Precious-Gold resumed its drop on Monday after recording its biggest weekly decline since November last week as the Fed hinted to a possible rise in interest rates early next year.
Fed officials said they predict a hike in borrowing cost to at least 1 percent at the end of 2015, higher than previously expected. Fed Chairman Janet Yellen said interest rates may rise in six months after the end of the bond purchases withdrawal.
The Fed opted to slash bond purchases for a third straight month by $10 billion to $55 billion, showing seriousness that stimulus will be cut “in further measured steps at future meetings.”
The Fed’s hint to the possibility of ending the bond-buying programme this fall damped demand on the shiny metal as an inflation hedge, while the earlier than expected rise in interest rates dented the metal’s allure as a store of value.

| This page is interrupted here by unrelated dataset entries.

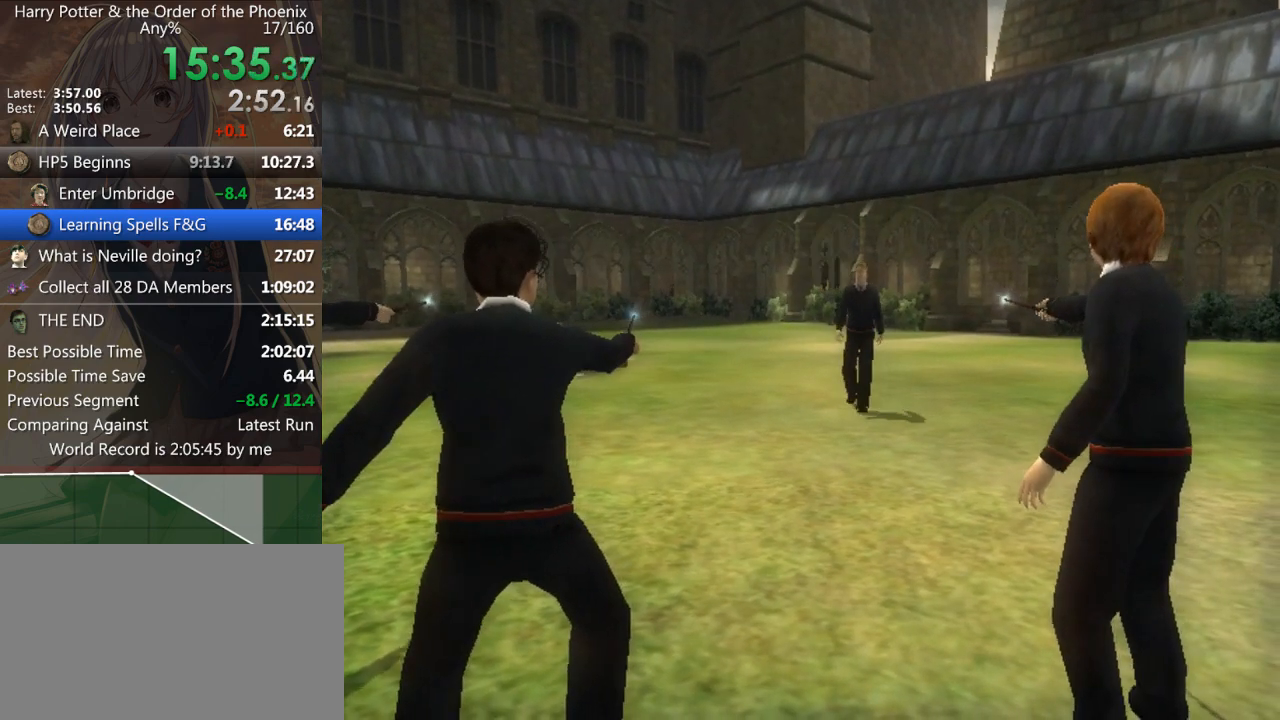
{"keys": [], "mouse": [], "events": [[100, "down", "down"], [200, "down", "up"], [233, "down", "down"], [333, "down", "up"], [400, "down", "down"], [467, "down", "up"]]}
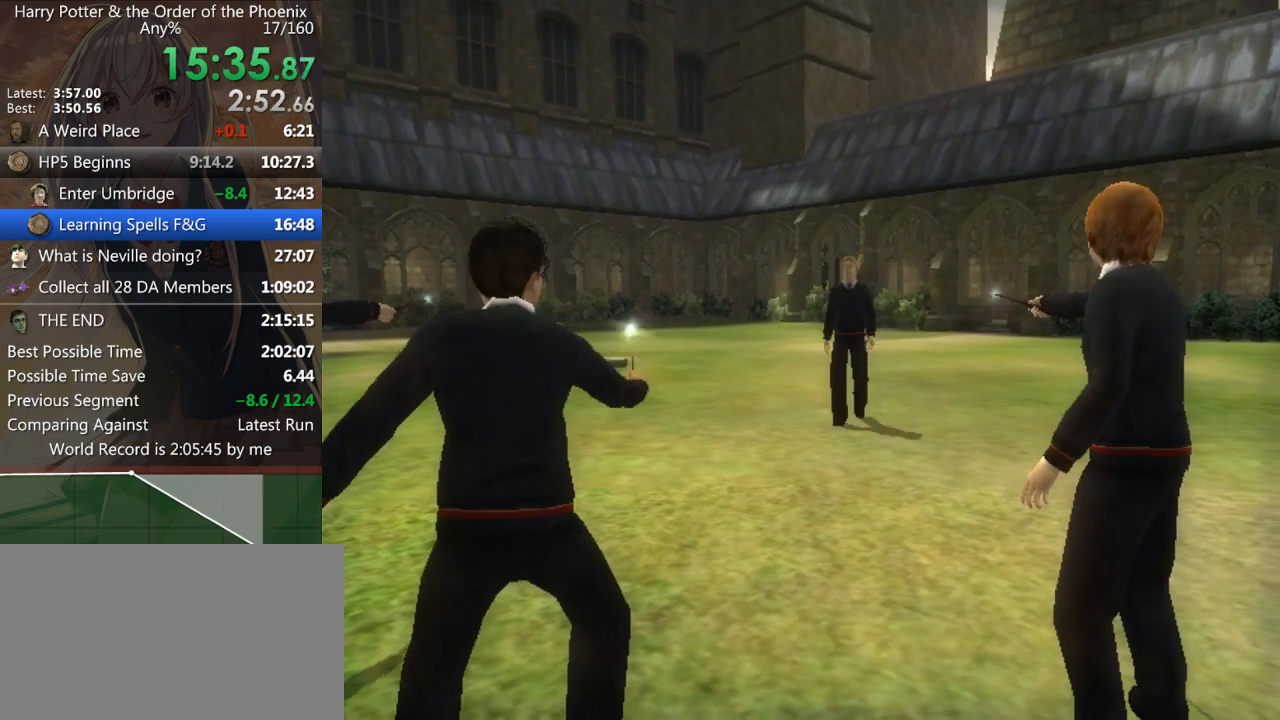
{"keys": [], "mouse": [], "events": [[67, "down", "down"], [133, "down", "up"], [200, "down", "down"], [267, "down", "up"], [367, "down", "down"], [400, "down", "up"]]}
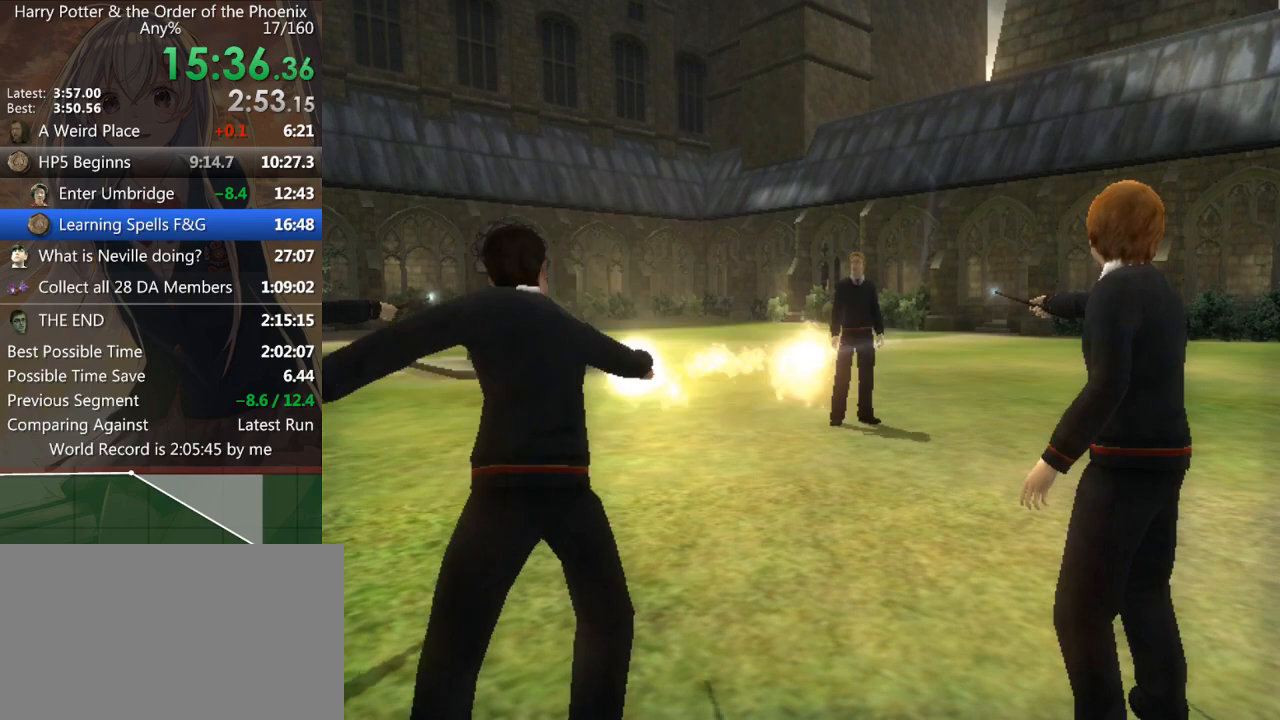
{"keys": [], "mouse": [], "events": []}
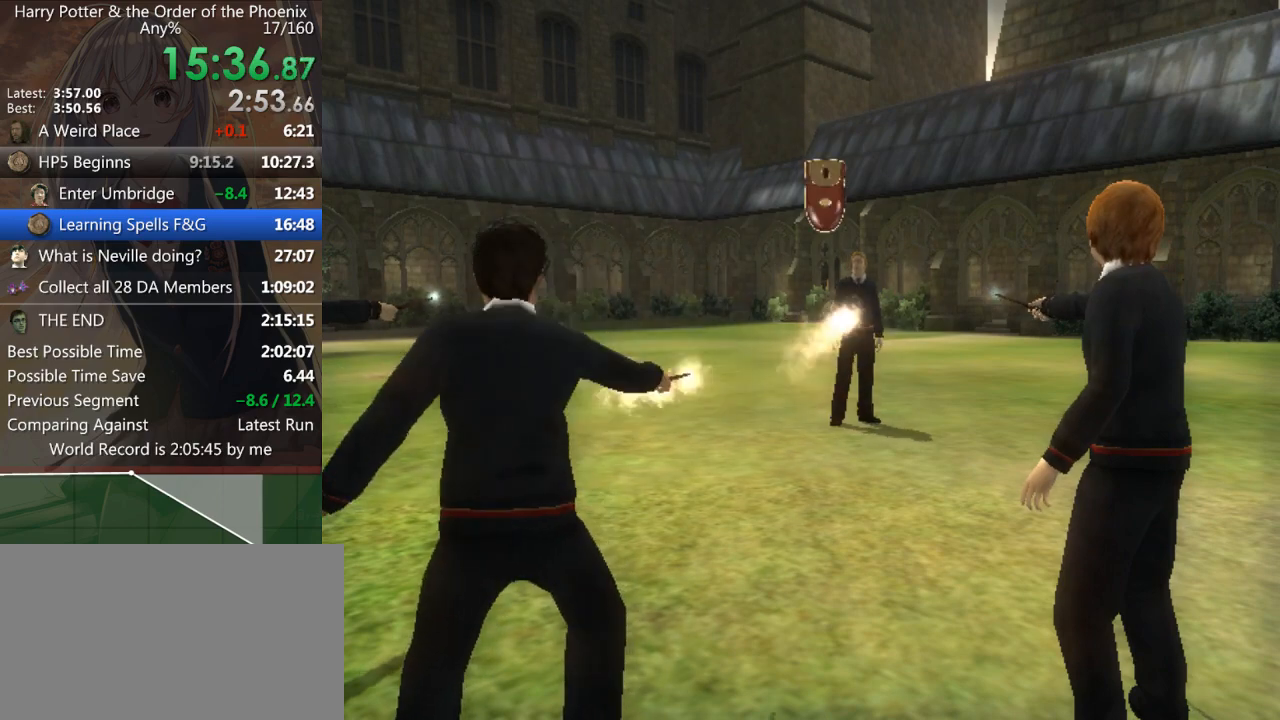
{"keys": [], "mouse": [], "events": []}
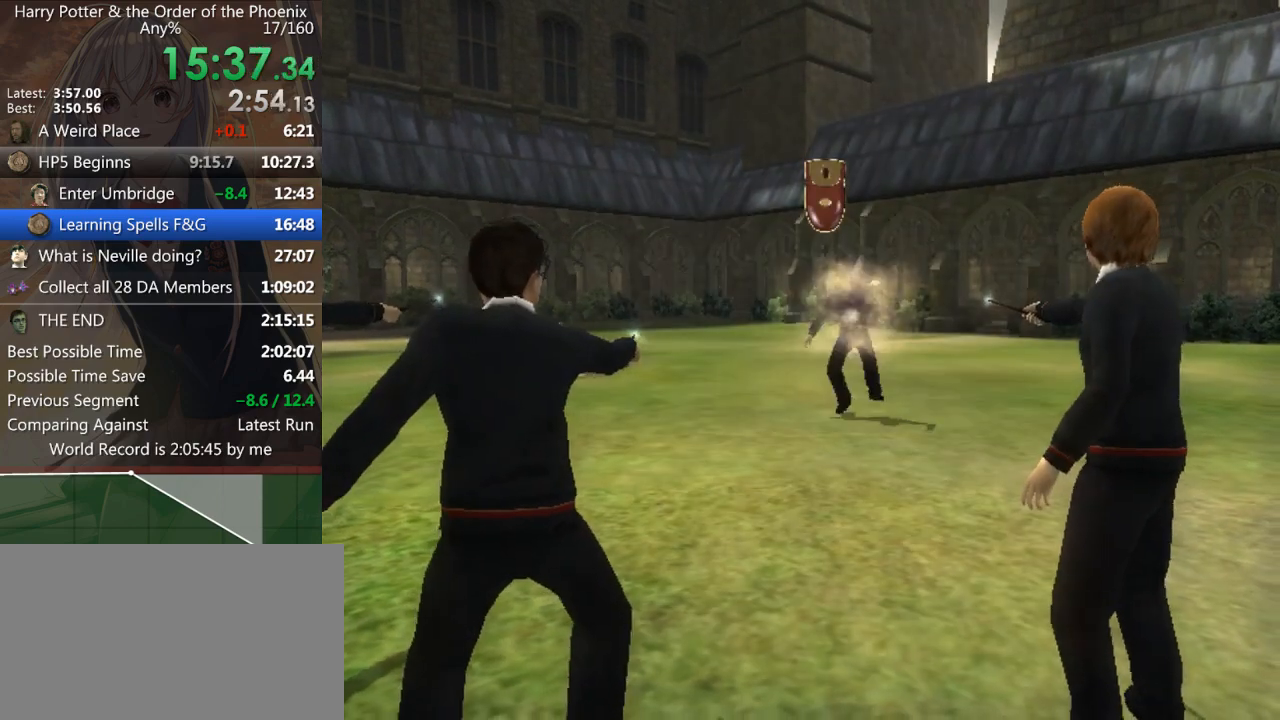
{"keys": [], "mouse": [], "events": []}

The yellow metal lost 3.48 percent the previous week, to resume its fall from six-month high, as investors’ attention shifted from Ukraine’s turmoil to the U.S. monetary decision.
Meanwhile, the yellow metal is trading around $1325.08 an ounce after hitting a high of $1334.48 and a low of $1322.11.
On the other hand, the Fed statement gave a boost to the dollar, pushing it near three-week high.
The U.S. dollar gained more than 1 percent last week against a basket of major currencies, where it is currently hovering around 80.30 after opening at 80.24, according to the dollar index.
Crude oil for May’s delivery was little changed trading near the session’s opening at $99.47 a barrel.
On the physical side, demand from the world’s biggest bullion buyer China has waned amid the recent depreciation in the yuan and signs of slowdown in economic growth.
A report released today showed that China’s flash PMI manufacturing dipped to an eight-month low of 48.1 in March from 48.5 the previous month, coming below analysts’ forecast of 48.7.